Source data
Segment Open

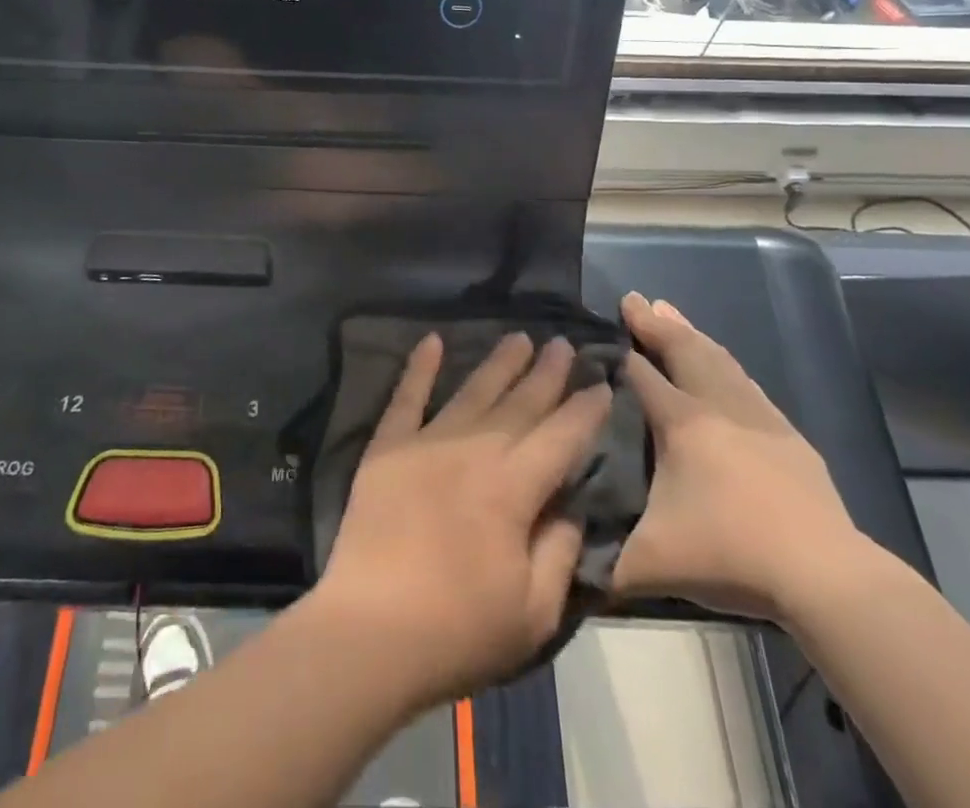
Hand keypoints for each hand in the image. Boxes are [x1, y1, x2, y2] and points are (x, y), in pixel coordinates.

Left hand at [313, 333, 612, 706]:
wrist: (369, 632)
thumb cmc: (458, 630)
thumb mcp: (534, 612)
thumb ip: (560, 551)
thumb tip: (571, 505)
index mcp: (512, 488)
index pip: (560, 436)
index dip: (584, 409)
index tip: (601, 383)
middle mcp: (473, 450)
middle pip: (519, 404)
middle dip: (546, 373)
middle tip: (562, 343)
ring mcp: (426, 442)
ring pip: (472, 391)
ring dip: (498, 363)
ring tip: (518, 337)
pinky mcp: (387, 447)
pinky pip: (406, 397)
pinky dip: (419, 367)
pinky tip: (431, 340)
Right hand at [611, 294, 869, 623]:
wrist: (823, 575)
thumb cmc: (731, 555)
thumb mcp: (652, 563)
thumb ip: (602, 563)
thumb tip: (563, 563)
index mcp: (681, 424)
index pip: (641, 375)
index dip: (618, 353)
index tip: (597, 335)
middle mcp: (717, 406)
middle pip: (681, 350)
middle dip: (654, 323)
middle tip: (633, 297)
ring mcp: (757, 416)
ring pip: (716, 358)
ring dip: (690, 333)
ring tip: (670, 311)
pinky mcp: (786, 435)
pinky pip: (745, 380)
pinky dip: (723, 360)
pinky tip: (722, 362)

Segment Closed
Segment Open

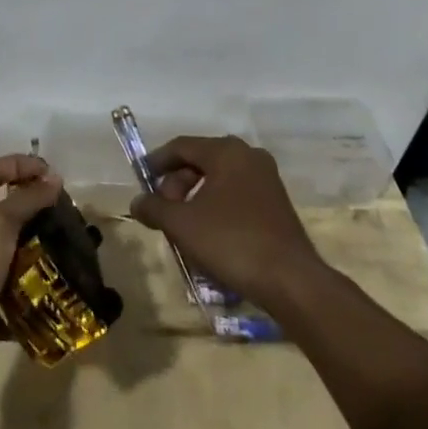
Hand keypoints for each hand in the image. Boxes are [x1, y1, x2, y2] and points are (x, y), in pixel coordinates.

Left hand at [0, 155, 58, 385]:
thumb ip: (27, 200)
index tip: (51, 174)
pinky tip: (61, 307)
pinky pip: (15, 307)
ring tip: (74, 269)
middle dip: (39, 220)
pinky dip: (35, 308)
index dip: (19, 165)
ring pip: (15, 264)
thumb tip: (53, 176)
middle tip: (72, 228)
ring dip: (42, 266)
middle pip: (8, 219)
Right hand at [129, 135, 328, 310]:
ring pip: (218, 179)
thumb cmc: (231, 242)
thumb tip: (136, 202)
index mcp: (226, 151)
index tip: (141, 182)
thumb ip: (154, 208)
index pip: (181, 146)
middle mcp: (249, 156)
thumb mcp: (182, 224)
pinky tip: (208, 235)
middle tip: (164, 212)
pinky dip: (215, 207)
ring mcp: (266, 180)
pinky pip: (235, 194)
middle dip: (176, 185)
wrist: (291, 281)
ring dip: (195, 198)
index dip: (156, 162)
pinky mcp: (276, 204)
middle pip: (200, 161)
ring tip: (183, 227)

Segment Closed
Segment Open

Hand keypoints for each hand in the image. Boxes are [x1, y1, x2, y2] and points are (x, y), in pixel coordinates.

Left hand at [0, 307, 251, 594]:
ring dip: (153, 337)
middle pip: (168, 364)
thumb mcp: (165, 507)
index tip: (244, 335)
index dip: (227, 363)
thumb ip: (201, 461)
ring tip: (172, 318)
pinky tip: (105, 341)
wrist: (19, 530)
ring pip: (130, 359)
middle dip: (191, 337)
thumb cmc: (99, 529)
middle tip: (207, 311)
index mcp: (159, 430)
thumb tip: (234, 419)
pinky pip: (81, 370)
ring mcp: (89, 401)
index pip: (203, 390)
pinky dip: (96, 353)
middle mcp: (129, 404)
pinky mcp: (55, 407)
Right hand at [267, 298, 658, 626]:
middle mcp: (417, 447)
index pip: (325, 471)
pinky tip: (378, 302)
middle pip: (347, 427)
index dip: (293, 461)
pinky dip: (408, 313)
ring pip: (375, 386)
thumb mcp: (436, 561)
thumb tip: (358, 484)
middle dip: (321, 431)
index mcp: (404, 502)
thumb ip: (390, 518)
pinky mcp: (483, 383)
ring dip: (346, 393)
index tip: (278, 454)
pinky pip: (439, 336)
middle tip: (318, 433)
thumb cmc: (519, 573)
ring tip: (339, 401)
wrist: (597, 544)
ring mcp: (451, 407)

Segment Closed

For this exercise, please output exactly the lines above starting at the line with "ring tip: (518, 337)" and ending at the line with "pinky tip: (722, 362)", ends included.

▶ **Exercise answer**:
ring tip: (518, 337)
pinky mcp: (387, 447)
pinky pip: (406, 397)
pinky dip: (419, 367)
pinky tip: (431, 340)
Right hand at [611, 294, 869, 623]:
wrist: (823, 575)
thumb cmc: (731, 555)
thumb mcp: (652, 563)
thumb ip: (602, 563)
thumb tip: (563, 563)
index mcp: (681, 424)
index pip: (641, 375)
index dip: (618, 353)
index tip: (597, 335)
middle mcp: (717, 406)
middle pip: (681, 350)
middle dip: (654, 323)
middle tip: (633, 297)
ring mcp: (757, 416)
ring pip: (716, 358)
ring dip: (690, 333)
ring tip: (670, 311)
pinky mcp: (786, 435)
pinky pip: (745, 380)
pinky dip: (723, 360)
pinky tip: (722, 362)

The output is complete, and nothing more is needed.